• **YOUR OBJECTIVE**: Look over the lines below. Report each one that includes the string "Agriculture".

Change detection data:
+---+
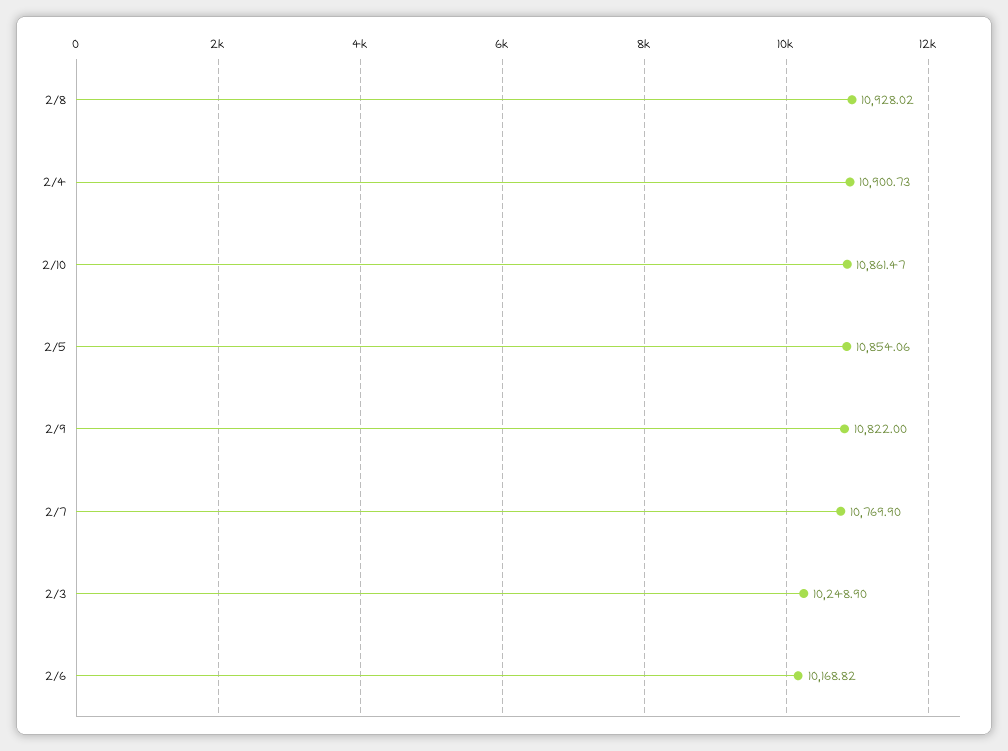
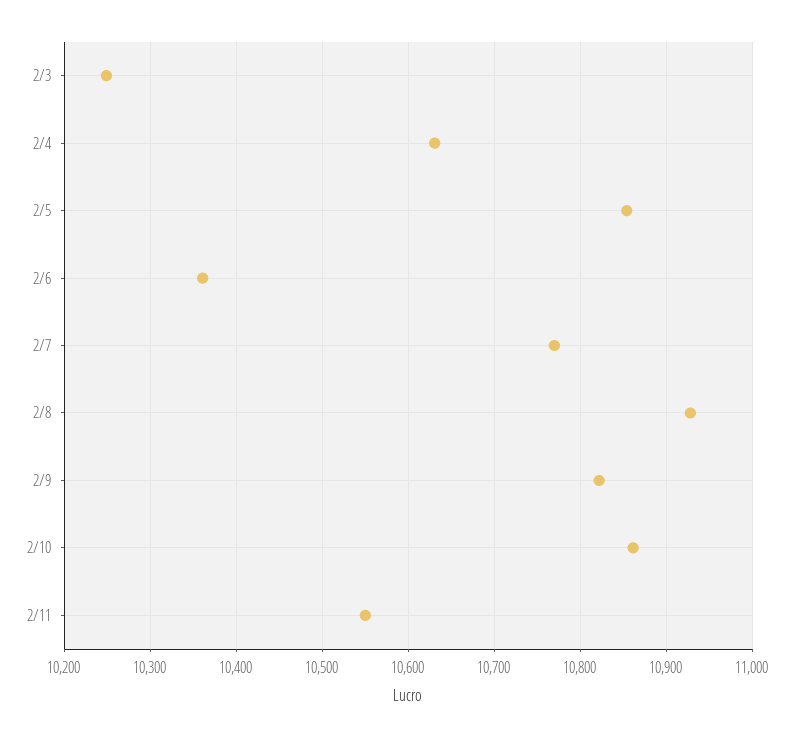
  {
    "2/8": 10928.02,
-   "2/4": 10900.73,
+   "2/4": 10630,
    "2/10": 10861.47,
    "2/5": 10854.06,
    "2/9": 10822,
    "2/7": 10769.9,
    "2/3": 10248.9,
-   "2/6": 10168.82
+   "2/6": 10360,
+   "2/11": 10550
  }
+---+
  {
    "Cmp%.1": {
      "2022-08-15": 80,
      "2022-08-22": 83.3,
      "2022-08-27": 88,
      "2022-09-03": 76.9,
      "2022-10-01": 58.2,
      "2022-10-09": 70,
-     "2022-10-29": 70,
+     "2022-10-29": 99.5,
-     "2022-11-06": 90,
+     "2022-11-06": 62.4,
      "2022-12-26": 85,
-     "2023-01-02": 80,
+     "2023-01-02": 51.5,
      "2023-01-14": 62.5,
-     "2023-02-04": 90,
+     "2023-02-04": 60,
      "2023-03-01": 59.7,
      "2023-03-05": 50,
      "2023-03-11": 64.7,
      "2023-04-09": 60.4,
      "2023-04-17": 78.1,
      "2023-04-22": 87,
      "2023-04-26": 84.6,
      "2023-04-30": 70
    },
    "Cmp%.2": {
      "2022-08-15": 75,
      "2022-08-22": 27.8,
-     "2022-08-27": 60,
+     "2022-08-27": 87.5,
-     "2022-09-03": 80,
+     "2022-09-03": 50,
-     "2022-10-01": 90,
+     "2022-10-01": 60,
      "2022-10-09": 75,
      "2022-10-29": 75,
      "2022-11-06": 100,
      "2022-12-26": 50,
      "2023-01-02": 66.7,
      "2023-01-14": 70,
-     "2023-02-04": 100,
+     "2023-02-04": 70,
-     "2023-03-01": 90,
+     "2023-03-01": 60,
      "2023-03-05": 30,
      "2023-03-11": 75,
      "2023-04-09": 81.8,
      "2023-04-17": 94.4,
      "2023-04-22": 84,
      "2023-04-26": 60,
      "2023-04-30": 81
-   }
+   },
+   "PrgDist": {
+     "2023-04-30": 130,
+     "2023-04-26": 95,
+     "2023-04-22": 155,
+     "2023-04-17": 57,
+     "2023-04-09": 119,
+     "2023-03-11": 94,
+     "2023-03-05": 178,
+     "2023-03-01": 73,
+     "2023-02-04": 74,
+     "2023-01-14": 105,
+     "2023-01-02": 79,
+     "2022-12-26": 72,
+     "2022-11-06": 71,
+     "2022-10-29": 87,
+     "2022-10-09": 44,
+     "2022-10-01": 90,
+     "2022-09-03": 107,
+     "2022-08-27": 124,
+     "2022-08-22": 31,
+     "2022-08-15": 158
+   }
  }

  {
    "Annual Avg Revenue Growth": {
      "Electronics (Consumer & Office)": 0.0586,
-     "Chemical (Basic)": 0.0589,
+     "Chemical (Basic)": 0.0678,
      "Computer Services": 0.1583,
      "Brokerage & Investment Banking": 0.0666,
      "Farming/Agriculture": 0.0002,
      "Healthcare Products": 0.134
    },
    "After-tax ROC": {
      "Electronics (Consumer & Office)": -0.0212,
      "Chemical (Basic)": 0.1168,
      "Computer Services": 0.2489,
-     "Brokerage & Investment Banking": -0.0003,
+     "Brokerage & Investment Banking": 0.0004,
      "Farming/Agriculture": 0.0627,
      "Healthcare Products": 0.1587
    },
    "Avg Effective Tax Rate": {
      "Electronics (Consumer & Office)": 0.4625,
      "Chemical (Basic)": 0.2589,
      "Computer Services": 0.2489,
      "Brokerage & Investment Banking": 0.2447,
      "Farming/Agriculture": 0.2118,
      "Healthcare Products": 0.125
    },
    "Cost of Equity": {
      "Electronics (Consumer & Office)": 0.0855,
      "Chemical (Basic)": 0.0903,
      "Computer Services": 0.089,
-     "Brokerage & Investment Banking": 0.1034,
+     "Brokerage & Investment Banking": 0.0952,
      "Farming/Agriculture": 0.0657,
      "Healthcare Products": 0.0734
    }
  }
+---+
• **FINAL ANSWER**:
      "Farming/Agriculture": 0.0002,
      "Farming/Agriculture": 0.0627,
      "Farming/Agriculture": 0.2118,
      "Farming/Agriculture": 0.0657,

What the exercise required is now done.